Text:
+ + + +

The impact of artificial light on arctic pelagic ecosystems during the polar night
Artificial illumination at night is increasing by 6% per year on average, thus becoming one of the fastest-spreading environmental challenges of the Anthropocene. Recent advances in the study of Arctic marine ecosystems have show that the poalr night is characterized by continuous activity and biological interactions across all trophic levels and taxonomic groups. Importantly, even at the darkest periods of the year, light is still the primary regulative factor.
The overarching hypothesis addressed in DEEP IMPACT is that in a system where organisms remain active and are adapted to detect and respond to extremely low levels of natural light during the polar night, their susceptibility towards light pollution is likely to be high.
With a continued warming and reduction of Arctic sea ice, human presence in the region is predicted to increase substantially. Inevitably, so will light pollution. This will have a direct impact on organisms and biological processes and also affect our capacity to understand these processes as surveys are routinely carried out using lit ships in the dark .
Deep Impact is a project funded by the Norwegian Research Council (project number 300333).
Deep Impact started officially in July 2020. As we were not able to travel and meet in person this autumn we had a virtual kick-off meeting.
Deep Impact is building on numerous observations made during polar night campaigns over the past decade. Have a look at these publications to learn more about polar night and the importance of light even during the darkest part of the year
Berge et al 2020 showed that normal working-light from a ship may disrupt fish and zooplankton behaviour down to at least 200m depth across an area of >0.125 km2 around the ship. Our study concludes that biological surveys in the dark from illuminated ships may introduce biases on biological sampling, bioacoustic surveys, and possibly stock assessments of commercial and non-commercial species.
Ludvigsen et al. 2018 used an Autonomous Surface Vehicle fitted with a hyperspectral irradiance sensor and an acoustic profiler to detected and quantified the behavior of zooplankton in an unpolluted light environment in the high Arctic polar night and compared the results with that from a light-polluted environment close to our research vessels.

+ + + +

Source material:

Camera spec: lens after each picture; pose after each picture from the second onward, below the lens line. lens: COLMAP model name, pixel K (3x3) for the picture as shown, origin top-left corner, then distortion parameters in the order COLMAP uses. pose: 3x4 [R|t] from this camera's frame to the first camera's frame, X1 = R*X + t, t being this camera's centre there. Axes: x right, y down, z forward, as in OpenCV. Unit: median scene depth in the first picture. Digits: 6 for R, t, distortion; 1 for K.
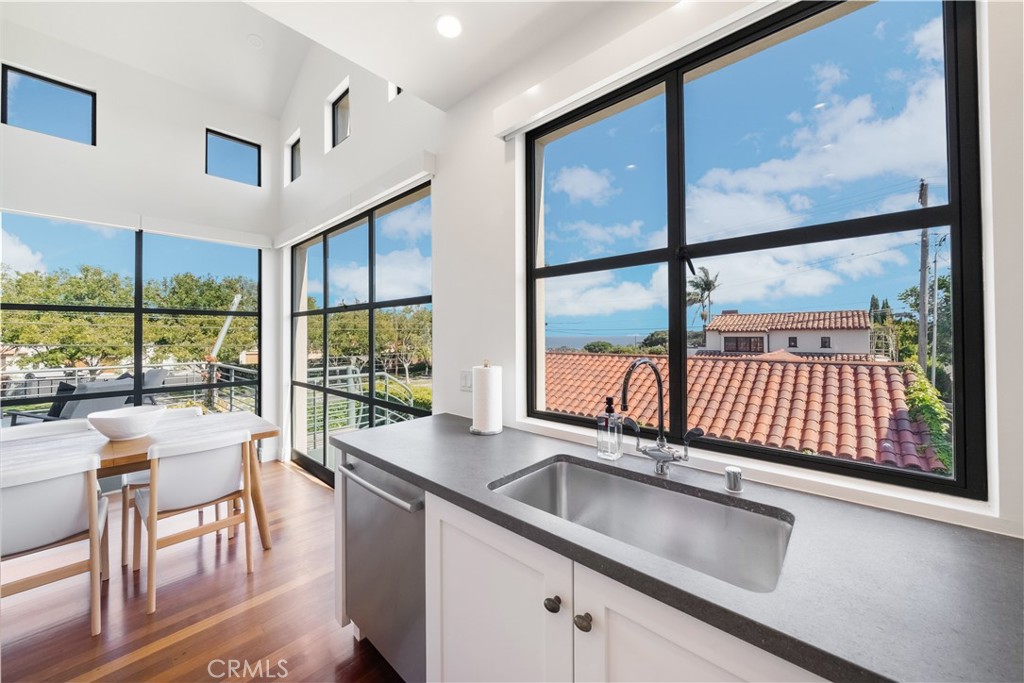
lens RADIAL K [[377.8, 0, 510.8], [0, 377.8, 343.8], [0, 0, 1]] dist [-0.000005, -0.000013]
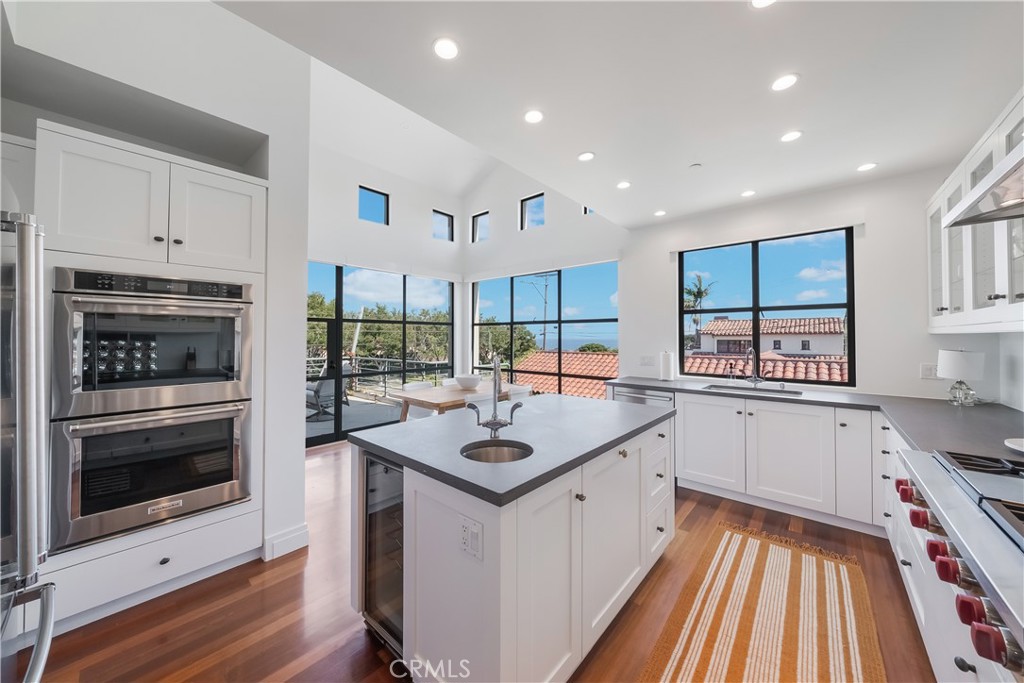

+ + + +

Set of tasks:
1 – According to the text on light pollution in the Arctic, to what depth can normal working light from a ship disrupt fish and zooplankton behavior?
2 – Translate this sentence from the text on light pollution in the Arctic into Spanish: "With a continued warming and reduction of Arctic sea ice, human presence in the region is predicted to increase substantially."
The material can be set aside; none of what follows depends on it.

Answers to each task:
1 – Down to at least 200 m.

2 – Con el calentamiento continuo y la reducción del hielo marino del Ártico, se prevé que la presencia humana en la región aumente sustancialmente.